====== Stored rows

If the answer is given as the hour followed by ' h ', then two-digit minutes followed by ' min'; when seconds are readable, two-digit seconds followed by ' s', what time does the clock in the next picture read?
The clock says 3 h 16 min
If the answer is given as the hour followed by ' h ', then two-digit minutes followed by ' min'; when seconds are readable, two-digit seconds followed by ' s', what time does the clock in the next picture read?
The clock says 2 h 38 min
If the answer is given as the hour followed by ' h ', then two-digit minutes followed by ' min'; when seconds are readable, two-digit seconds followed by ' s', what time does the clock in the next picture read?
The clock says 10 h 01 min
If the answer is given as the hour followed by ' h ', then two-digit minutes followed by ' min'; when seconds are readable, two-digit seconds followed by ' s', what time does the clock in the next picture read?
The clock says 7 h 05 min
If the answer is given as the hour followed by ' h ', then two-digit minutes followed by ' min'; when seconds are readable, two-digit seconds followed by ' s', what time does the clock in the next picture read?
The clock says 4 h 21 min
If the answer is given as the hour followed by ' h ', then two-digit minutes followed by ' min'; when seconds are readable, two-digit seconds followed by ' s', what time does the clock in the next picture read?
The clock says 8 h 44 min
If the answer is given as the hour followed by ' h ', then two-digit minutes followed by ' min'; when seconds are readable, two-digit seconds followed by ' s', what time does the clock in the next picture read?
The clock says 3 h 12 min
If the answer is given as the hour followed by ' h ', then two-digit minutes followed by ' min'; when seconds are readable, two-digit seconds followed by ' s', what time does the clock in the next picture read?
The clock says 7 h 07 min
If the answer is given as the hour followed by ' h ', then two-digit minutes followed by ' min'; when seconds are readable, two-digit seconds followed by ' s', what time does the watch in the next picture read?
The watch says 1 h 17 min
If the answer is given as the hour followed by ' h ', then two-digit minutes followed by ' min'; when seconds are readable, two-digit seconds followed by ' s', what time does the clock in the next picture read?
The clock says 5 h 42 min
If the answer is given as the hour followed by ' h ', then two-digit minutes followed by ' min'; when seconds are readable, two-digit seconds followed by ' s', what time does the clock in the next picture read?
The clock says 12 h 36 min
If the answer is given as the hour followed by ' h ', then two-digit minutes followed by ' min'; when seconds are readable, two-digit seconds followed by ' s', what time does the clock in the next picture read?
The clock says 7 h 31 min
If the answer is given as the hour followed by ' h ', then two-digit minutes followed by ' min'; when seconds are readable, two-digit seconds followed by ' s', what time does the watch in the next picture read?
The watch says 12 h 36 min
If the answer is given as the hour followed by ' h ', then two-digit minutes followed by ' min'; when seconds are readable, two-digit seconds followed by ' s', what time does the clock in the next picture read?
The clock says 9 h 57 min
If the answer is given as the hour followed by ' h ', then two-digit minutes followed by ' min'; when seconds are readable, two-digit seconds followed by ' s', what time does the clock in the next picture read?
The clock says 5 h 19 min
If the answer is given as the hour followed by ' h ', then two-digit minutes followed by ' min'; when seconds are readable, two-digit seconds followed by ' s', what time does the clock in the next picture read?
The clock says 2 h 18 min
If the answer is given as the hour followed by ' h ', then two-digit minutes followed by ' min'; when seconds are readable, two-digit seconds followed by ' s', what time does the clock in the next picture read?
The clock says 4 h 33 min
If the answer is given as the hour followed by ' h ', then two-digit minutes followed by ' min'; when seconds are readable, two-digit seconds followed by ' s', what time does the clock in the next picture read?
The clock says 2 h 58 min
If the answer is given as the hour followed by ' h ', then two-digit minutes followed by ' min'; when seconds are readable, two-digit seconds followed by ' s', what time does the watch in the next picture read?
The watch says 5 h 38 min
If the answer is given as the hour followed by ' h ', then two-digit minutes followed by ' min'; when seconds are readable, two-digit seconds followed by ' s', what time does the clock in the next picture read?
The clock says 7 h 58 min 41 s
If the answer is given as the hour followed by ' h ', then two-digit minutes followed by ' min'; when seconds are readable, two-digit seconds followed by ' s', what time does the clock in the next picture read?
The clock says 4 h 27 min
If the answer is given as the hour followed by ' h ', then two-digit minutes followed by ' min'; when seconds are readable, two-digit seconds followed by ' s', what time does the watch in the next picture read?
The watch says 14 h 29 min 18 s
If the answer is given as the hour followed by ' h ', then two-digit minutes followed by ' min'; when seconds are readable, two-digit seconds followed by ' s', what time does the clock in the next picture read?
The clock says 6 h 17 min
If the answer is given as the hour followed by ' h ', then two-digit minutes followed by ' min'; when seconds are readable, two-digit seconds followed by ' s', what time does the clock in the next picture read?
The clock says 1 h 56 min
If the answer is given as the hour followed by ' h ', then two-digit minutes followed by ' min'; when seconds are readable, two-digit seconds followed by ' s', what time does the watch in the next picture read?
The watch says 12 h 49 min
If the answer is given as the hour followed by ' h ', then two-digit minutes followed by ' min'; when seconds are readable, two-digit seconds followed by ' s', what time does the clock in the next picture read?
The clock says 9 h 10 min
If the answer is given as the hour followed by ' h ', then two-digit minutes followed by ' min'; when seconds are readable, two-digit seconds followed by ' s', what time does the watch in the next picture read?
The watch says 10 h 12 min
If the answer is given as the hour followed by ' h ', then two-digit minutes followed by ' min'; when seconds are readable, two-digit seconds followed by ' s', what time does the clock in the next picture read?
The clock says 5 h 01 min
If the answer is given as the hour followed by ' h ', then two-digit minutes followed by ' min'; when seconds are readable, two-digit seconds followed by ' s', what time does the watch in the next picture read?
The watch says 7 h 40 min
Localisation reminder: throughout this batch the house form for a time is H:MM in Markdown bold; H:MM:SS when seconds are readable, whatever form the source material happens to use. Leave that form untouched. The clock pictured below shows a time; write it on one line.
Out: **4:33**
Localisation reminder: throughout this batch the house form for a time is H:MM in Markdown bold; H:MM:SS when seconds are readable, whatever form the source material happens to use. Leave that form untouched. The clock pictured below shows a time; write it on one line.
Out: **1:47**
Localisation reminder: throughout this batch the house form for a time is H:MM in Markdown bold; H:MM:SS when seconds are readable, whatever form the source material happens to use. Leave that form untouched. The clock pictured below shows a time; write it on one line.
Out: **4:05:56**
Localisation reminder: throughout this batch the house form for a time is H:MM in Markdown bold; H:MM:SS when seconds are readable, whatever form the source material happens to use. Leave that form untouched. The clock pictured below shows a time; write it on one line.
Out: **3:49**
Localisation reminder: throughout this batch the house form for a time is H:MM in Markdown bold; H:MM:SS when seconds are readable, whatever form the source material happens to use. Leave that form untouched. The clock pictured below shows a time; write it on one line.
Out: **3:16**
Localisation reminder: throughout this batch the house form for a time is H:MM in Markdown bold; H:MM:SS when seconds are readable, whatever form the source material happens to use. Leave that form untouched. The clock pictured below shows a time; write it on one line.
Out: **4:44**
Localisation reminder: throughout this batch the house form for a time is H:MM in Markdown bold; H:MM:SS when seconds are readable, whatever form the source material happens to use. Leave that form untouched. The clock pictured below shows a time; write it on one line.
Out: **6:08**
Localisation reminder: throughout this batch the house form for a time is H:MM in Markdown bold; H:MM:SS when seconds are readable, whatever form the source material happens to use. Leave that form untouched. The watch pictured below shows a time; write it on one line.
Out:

============

Task description
Turn all of the records above into a numbered list, one line per item, and leave out any blank lines.

Right answer
1. If the answer is given as the hour followed by ' h ', then two-digit minutes followed by ' min'; when seconds are readable, two-digit seconds followed by ' s', what time does the clock in the next picture read?
2. The clock says 3 h 16 min
3. If the answer is given as the hour followed by ' h ', then two-digit minutes followed by ' min'; when seconds are readable, two-digit seconds followed by ' s', what time does the clock in the next picture read?
4. The clock says 2 h 38 min
5. If the answer is given as the hour followed by ' h ', then two-digit minutes followed by ' min'; when seconds are readable, two-digit seconds followed by ' s', what time does the clock in the next picture read?
6. The clock says 10 h 01 min
7. If the answer is given as the hour followed by ' h ', then two-digit minutes followed by ' min'; when seconds are readable, two-digit seconds followed by ' s', what time does the clock in the next picture read?
8. The clock says 7 h 05 min
9. If the answer is given as the hour followed by ' h ', then two-digit minutes followed by ' min'; when seconds are readable, two-digit seconds followed by ' s', what time does the clock in the next picture read?
10. The clock says 4 h 21 min
11. If the answer is given as the hour followed by ' h ', then two-digit minutes followed by ' min'; when seconds are readable, two-digit seconds followed by ' s', what time does the clock in the next picture read?
12. The clock says 8 h 44 min
13. If the answer is given as the hour followed by ' h ', then two-digit minutes followed by ' min'; when seconds are readable, two-digit seconds followed by ' s', what time does the clock in the next picture read?
14. The clock says 3 h 12 min
15. If the answer is given as the hour followed by ' h ', then two-digit minutes followed by ' min'; when seconds are readable, two-digit seconds followed by ' s', what time does the clock in the next picture read?
16. The clock says 7 h 07 min
17. If the answer is given as the hour followed by ' h ', then two-digit minutes followed by ' min'; when seconds are readable, two-digit seconds followed by ' s', what time does the watch in the next picture read?
18. The watch says 1 h 17 min
19. If the answer is given as the hour followed by ' h ', then two-digit minutes followed by ' min'; when seconds are readable, two-digit seconds followed by ' s', what time does the clock in the next picture read?
20. The clock says 5 h 42 min
21. If the answer is given as the hour followed by ' h ', then two-digit minutes followed by ' min'; when seconds are readable, two-digit seconds followed by ' s', what time does the clock in the next picture read?
22. The clock says 12 h 36 min
23. If the answer is given as the hour followed by ' h ', then two-digit minutes followed by ' min'; when seconds are readable, two-digit seconds followed by ' s', what time does the clock in the next picture read?
24. The clock says 7 h 31 min
25. If the answer is given as the hour followed by ' h ', then two-digit minutes followed by ' min'; when seconds are readable, two-digit seconds followed by ' s', what time does the watch in the next picture read?
26. The watch says 12 h 36 min
27. If the answer is given as the hour followed by ' h ', then two-digit minutes followed by ' min'; when seconds are readable, two-digit seconds followed by ' s', what time does the clock in the next picture read?
28. The clock says 9 h 57 min
29. If the answer is given as the hour followed by ' h ', then two-digit minutes followed by ' min'; when seconds are readable, two-digit seconds followed by ' s', what time does the clock in the next picture read?
30. The clock says 5 h 19 min
31. If the answer is given as the hour followed by ' h ', then two-digit minutes followed by ' min'; when seconds are readable, two-digit seconds followed by ' s', what time does the clock in the next picture read?
32. The clock says 2 h 18 min
33. If the answer is given as the hour followed by ' h ', then two-digit minutes followed by ' min'; when seconds are readable, two-digit seconds followed by ' s', what time does the clock in the next picture read?
34. The clock says 4 h 33 min
35. If the answer is given as the hour followed by ' h ', then two-digit minutes followed by ' min'; when seconds are readable, two-digit seconds followed by ' s', what time does the clock in the next picture read?
36. The clock says 2 h 58 min
37. If the answer is given as the hour followed by ' h ', then two-digit minutes followed by ' min'; when seconds are readable, two-digit seconds followed by ' s', what time does the watch in the next picture read?
38. The watch says 5 h 38 min
39. If the answer is given as the hour followed by ' h ', then two-digit minutes followed by ' min'; when seconds are readable, two-digit seconds followed by ' s', what time does the clock in the next picture read?
40. The clock says 7 h 58 min 41 s
41. If the answer is given as the hour followed by ' h ', then two-digit minutes followed by ' min'; when seconds are readable, two-digit seconds followed by ' s', what time does the clock in the next picture read?
42. The clock says 4 h 27 min
43. If the answer is given as the hour followed by ' h ', then two-digit minutes followed by ' min'; when seconds are readable, two-digit seconds followed by ' s', what time does the watch in the next picture read?
44. The watch says 14 h 29 min 18 s
45. If the answer is given as the hour followed by ' h ', then two-digit minutes followed by ' min'; when seconds are readable, two-digit seconds followed by ' s', what time does the clock in the next picture read?
46. The clock says 6 h 17 min
47. If the answer is given as the hour followed by ' h ', then two-digit minutes followed by ' min'; when seconds are readable, two-digit seconds followed by ' s', what time does the clock in the next picture read?
48. The clock says 1 h 56 min
49. If the answer is given as the hour followed by ' h ', then two-digit minutes followed by ' min'; when seconds are readable, two-digit seconds followed by ' s', what time does the watch in the next picture read?
50. The watch says 12 h 49 min
51. If the answer is given as the hour followed by ' h ', then two-digit minutes followed by ' min'; when seconds are readable, two-digit seconds followed by ' s', what time does the clock in the next picture read?
52. The clock says 9 h 10 min
53. If the answer is given as the hour followed by ' h ', then two-digit minutes followed by ' min'; when seconds are readable, two-digit seconds followed by ' s', what time does the watch in the next picture read?
54. The watch says 10 h 12 min
55. If the answer is given as the hour followed by ' h ', then two-digit minutes followed by ' min'; when seconds are readable, two-digit seconds followed by ' s', what time does the clock in the next picture read?
56. The clock says 5 h 01 min
57. If the answer is given as the hour followed by ' h ', then two-digit minutes followed by ' min'; when seconds are readable, two-digit seconds followed by ' s', what time does the watch in the next picture read?
58. The watch says 7 h 40 min
59. Localisation reminder: throughout this batch the house form for a time is H:MM in Markdown bold; H:MM:SS when seconds are readable, whatever form the source material happens to use. Leave that form untouched. The clock pictured below shows a time; write it on one line.
60. Out: **4:33**
61. Localisation reminder: throughout this batch the house form for a time is H:MM in Markdown bold; H:MM:SS when seconds are readable, whatever form the source material happens to use. Leave that form untouched. The clock pictured below shows a time; write it on one line.
62. Out: **1:47**
63. Localisation reminder: throughout this batch the house form for a time is H:MM in Markdown bold; H:MM:SS when seconds are readable, whatever form the source material happens to use. Leave that form untouched. The clock pictured below shows a time; write it on one line.
64. Out: **4:05:56**
65. Localisation reminder: throughout this batch the house form for a time is H:MM in Markdown bold; H:MM:SS when seconds are readable, whatever form the source material happens to use. Leave that form untouched. The clock pictured below shows a time; write it on one line.
66. Out: **3:49**
67. Localisation reminder: throughout this batch the house form for a time is H:MM in Markdown bold; H:MM:SS when seconds are readable, whatever form the source material happens to use. Leave that form untouched. The clock pictured below shows a time; write it on one line.
68. Out: **3:16**
69. Localisation reminder: throughout this batch the house form for a time is H:MM in Markdown bold; H:MM:SS when seconds are readable, whatever form the source material happens to use. Leave that form untouched. The clock pictured below shows a time; write it on one line.
70. Out: **4:44**
71. Localisation reminder: throughout this batch the house form for a time is H:MM in Markdown bold; H:MM:SS when seconds are readable, whatever form the source material happens to use. Leave that form untouched. The clock pictured below shows a time; write it on one line.
72. Out: **6:08**
73. Localisation reminder: throughout this batch the house form for a time is H:MM in Markdown bold; H:MM:SS when seconds are readable, whatever form the source material happens to use. Leave that form untouched. The watch pictured below shows a time; write it on one line.
74. Out:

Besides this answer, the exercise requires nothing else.